I agree with much of what you have said. But the virtual defeat of creamy layer rationale suggests that the hope is still a distant dream and some Dalit thinkers and activists have recently even petitioned the Supreme Court in effect for examination of the very logic of quota. What would your position be in this extremely sensitive and vibrant politics of equality
Madhav Khosla: You’re entirely right that, for a great many people and groups, the founding hope remains a distant dream. The causal story here is doubtless a complex matter, but I do believe that the post-independence constitutional politics of equality captures how far we have come from the founding vision. As I try to show, the founding vision had a certain coherence to it. The treatment accorded to individuals and groups had a logic to it; and that logic enabled the treatment to be justified to those who were included and excluded, and it had a relationship to the overall vision of eradicating caste. Over time, however, we have moved from a constitutional politics that aims to annihilate caste to one that aims at power-sharing schemes among different caste groups. We see this in the way in which reservations have unfolded. (Just see, for example, the nature of the amendments to Article 16 of the Constitution.) The most striking feature about this reality has been how closely it mirrors the colonial mindset – in both instances, the culturally essentialist assumption is that caste is permanent and here to stay, so the goals is that rather than trying to remove caste-based identification, we should try to balance it.

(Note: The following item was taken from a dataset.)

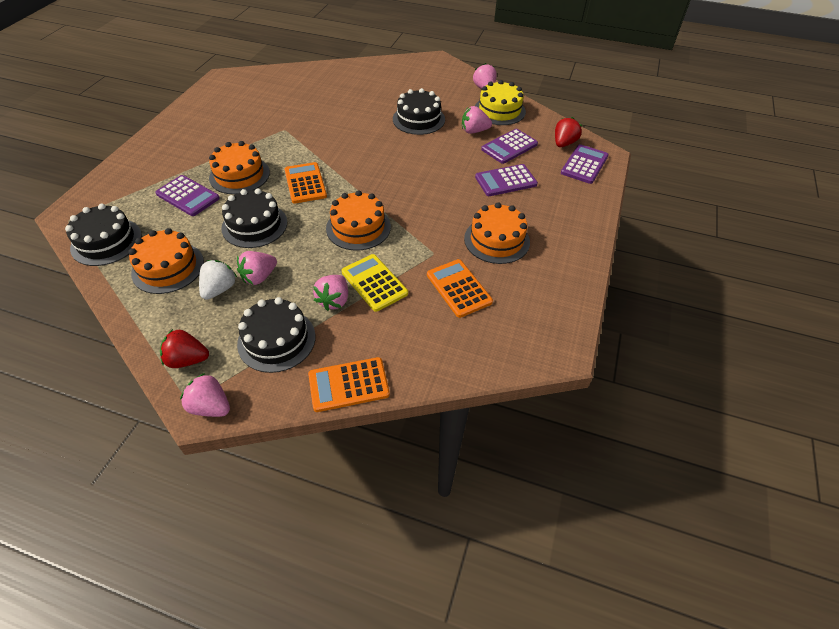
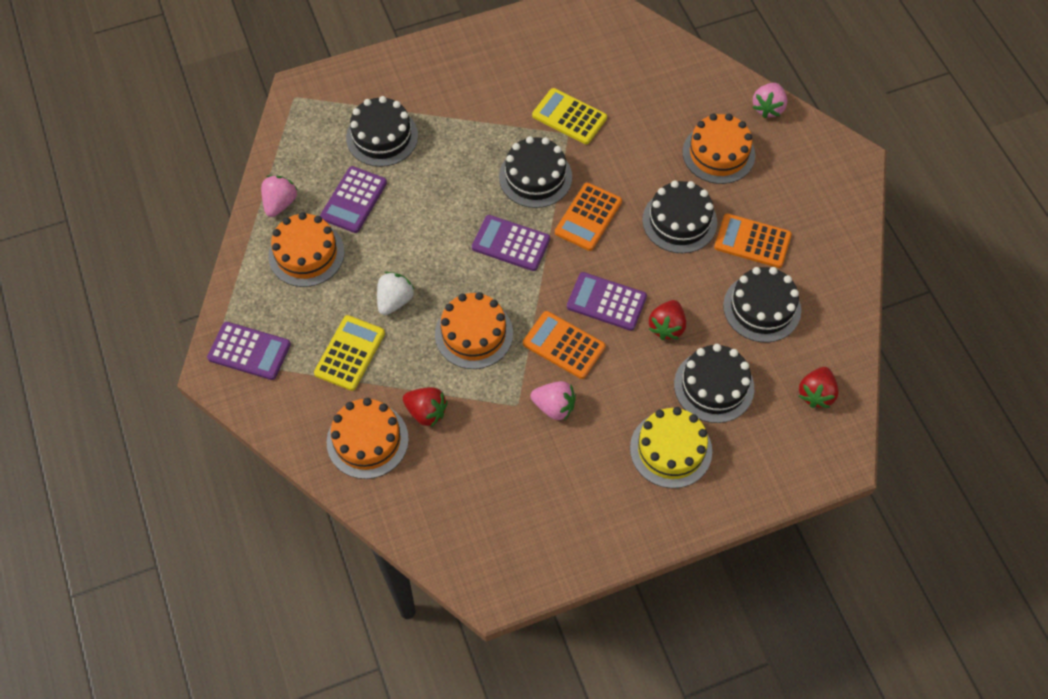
black cake: 4 -> 5
pink strawberry: 5 -> 3
red strawberry: 2 -> 3
yellow calculator: 1 -> 2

Upendra Baxi: You conclude the book perhaps by announcing a new one: ‘The global unravelling of constitutional democracy risks feeding nicely into the political ontology of the age of colonialism, where individual actors are defined in specific ways and they are somewhat condemned to the terms of their shared existence. Such a narrative would be not only tragic but also perilous. For freedom, whether at the end of the British empire or now, has been endangered not only by extremism but perhaps even more so by cynicism’.
While many of us will say that ‘democratization of disempowerment’ (to use the phrase of the Nigerian political philosopher Claude Ake) proceeds by cynical acts of ‘trivializing democracy’ (and judicial review), authoritarian constitutionalism is usually a result of forms of politics of top-down extremism and cynicism. Should pacific global resistance then consist in combating cynicism and trivialization of the constitution and judicial review powers? If so, how?
Madhav Khosla: I think the short answer is that we must certainly resist such cynicism and trivialization, but I’m not sure that the recovery of public institutions – of traditional constitutional modes of governance and order – can occur in any way except through politics itself. It is ultimately some kind of new political ideology that will have to express faith in such institutions and set the standard. There is no answer outside of politics. Whether and when that is likely to happen, both in India and elsewhere, remains to be seen, but if the Indian founding provides instruction on any point, it is that politics can be a generative force; that it can, in the modern world, give us the chance to reshape our lives and our condition.